@Erik wrote:
This is partly a question, partly a feature request: How do you guys handle streaming checkpoints in combination with unity catalog managed tables?
It seems like the only way is to create a volume, and manually specify paths in it as streaming checkpoints. Do you use a single volume per catalog? A single volume per schema, or even one volume per table?
And how do you handle cleanup of the streaming checkpoints when you drop a table? You go in as admin and manually delete the streaming checkpoint?

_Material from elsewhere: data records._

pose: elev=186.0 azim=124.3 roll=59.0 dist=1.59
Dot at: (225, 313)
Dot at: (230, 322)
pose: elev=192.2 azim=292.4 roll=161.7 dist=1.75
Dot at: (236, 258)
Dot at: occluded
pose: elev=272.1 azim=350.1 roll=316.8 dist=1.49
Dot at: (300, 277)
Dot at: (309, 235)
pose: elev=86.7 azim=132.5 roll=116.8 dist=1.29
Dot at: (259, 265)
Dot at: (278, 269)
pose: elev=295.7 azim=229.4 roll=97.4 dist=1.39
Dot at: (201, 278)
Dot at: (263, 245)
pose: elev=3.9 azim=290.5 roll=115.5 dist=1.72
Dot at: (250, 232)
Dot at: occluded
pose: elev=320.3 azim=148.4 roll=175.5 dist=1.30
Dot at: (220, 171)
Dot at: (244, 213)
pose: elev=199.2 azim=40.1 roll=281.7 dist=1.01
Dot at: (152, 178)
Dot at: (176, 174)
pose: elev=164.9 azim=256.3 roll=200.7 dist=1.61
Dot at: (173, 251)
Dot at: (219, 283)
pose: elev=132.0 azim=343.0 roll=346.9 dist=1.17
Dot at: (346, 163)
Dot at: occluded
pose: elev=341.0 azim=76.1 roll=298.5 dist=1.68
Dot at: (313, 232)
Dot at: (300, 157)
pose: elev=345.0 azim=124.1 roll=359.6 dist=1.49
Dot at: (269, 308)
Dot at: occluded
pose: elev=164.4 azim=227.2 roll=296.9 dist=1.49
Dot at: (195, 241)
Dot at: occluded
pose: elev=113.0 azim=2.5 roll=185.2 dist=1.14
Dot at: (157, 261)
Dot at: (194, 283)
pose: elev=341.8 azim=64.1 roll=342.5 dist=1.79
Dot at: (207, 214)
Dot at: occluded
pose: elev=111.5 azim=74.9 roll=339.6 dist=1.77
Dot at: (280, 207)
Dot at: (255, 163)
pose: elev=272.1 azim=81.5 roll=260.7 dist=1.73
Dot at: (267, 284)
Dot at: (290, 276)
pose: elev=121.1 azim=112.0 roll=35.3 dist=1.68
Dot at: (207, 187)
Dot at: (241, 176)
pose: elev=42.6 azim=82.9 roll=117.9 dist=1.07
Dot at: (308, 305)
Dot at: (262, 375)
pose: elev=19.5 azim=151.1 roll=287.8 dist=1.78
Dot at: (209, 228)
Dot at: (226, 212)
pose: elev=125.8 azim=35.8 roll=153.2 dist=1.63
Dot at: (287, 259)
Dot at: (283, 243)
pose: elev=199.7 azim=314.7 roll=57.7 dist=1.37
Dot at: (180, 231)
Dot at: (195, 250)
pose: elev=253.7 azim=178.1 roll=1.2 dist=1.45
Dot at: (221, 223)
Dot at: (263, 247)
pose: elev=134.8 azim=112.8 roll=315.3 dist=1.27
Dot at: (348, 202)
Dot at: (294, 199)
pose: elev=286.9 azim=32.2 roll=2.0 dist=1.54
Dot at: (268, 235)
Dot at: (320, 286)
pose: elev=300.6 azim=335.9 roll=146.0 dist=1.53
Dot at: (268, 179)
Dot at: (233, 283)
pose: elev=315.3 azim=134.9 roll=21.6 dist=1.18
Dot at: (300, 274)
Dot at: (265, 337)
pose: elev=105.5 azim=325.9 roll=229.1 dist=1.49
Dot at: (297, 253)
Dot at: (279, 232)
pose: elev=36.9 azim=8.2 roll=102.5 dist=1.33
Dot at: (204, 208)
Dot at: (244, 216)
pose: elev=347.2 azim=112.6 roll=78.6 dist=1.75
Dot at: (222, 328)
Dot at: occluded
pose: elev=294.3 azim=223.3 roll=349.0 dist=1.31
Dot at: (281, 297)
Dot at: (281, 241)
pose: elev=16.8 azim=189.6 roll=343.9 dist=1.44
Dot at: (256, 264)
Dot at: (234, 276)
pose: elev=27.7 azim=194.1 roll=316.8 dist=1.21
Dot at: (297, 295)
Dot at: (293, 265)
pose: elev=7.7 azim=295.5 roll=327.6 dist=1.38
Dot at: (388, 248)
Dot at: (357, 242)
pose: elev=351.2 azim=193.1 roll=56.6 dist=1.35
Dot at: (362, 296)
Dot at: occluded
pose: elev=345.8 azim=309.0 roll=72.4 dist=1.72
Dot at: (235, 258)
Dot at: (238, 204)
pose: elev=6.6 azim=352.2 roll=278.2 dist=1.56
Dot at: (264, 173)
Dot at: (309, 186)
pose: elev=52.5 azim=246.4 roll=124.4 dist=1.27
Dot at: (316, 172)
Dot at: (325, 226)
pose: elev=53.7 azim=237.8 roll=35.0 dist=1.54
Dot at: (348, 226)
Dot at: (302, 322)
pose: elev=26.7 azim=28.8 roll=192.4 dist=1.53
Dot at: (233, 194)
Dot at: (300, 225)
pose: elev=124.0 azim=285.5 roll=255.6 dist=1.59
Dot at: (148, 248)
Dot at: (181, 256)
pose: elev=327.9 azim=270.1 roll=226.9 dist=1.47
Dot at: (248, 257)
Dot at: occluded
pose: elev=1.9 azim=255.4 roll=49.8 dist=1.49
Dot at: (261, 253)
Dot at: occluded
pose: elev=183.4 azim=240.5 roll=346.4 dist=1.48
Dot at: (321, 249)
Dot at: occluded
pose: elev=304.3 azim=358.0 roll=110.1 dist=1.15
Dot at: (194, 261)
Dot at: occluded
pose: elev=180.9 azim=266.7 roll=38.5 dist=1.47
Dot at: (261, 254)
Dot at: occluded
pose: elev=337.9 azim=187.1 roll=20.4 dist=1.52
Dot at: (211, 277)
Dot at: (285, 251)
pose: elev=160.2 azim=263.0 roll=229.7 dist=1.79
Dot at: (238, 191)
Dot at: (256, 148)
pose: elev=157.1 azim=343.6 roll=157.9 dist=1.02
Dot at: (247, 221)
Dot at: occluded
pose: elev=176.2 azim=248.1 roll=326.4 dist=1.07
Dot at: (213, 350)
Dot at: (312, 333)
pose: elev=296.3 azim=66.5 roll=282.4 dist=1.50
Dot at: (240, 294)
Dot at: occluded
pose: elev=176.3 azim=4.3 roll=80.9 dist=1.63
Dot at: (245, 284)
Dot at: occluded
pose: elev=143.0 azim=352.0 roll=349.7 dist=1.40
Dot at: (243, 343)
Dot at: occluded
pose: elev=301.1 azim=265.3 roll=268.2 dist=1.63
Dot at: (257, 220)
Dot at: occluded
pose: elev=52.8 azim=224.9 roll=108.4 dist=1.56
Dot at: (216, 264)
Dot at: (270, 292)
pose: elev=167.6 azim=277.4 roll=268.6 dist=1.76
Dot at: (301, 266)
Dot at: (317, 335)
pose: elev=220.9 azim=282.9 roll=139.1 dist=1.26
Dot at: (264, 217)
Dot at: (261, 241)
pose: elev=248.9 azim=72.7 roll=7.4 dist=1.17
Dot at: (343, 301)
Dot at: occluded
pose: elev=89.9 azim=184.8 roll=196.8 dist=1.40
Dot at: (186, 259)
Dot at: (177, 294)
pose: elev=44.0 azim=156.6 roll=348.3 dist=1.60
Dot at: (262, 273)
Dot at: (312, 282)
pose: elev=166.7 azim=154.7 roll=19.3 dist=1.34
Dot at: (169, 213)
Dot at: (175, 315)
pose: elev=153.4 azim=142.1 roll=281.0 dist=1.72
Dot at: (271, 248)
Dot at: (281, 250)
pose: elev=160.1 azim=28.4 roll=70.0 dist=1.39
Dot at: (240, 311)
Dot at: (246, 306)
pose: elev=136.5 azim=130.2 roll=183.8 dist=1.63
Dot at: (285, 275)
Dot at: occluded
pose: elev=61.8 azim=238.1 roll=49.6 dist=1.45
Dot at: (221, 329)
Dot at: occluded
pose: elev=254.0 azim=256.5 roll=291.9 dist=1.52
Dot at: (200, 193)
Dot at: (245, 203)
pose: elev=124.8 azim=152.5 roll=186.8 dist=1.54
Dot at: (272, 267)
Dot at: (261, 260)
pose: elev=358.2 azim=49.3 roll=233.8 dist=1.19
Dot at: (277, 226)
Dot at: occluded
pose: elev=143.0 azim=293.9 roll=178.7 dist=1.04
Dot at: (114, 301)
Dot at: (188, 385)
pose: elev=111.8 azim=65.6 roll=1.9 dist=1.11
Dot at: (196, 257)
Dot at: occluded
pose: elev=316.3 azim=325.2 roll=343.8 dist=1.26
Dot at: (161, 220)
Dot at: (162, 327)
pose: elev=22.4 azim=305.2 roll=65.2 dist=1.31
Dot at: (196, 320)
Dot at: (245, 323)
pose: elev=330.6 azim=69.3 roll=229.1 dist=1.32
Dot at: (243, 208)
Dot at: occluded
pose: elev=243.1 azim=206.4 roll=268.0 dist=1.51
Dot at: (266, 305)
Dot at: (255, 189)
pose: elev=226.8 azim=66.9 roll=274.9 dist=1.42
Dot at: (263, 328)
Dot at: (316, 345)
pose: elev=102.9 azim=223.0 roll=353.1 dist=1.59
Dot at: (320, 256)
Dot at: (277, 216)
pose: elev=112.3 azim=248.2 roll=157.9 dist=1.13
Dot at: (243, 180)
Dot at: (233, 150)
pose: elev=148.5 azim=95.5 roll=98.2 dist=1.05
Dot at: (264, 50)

So for the feature request to databricks:
For managed tables in unity catalog it would be great if there was a function where you could provide the catalog.schema.table, and a checkpoint-name, and it would provide a path you could use as a streaming-checkpoint location. If the table gets dropped then this location should also be deleted. Aka, managed tables should have the option of managed checkpoint locations.
Hello!
It sounds like you're trying to streamline the process of handling streaming checkpoints with Unity Catalog managed tables in Databricks. Currently, it seems like the only way is to manually create volumes and specify paths for streaming checkpoints. This can be cumbersome, especially when managing multiple tables.
For your feature request, it would indeed be helpful if Databricks provided a function where you could input the catalog.schema.table and a checkpoint name, and it would automatically generate a path for the streaming checkpoint. Additionally, having the system handle the cleanup of these checkpoints when a table is dropped would greatly simplify maintenance.